▶ [What you need to do]:
Your job is to restate each entry word for word.

▶ [Provided records]:
━━━━━━━━━━━━━━━━━━━━

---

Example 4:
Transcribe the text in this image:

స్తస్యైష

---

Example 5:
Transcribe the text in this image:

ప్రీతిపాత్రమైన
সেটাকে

━━━━━━━━━━━━━━━━━━━━

▶ [Task response]:
---

Example 4:
Transcribe the text in this image:

స్తస్యైష

---

Example 5:
Transcribe the text in this image:

ప్రీతిపాత్రమైన
সেটাকে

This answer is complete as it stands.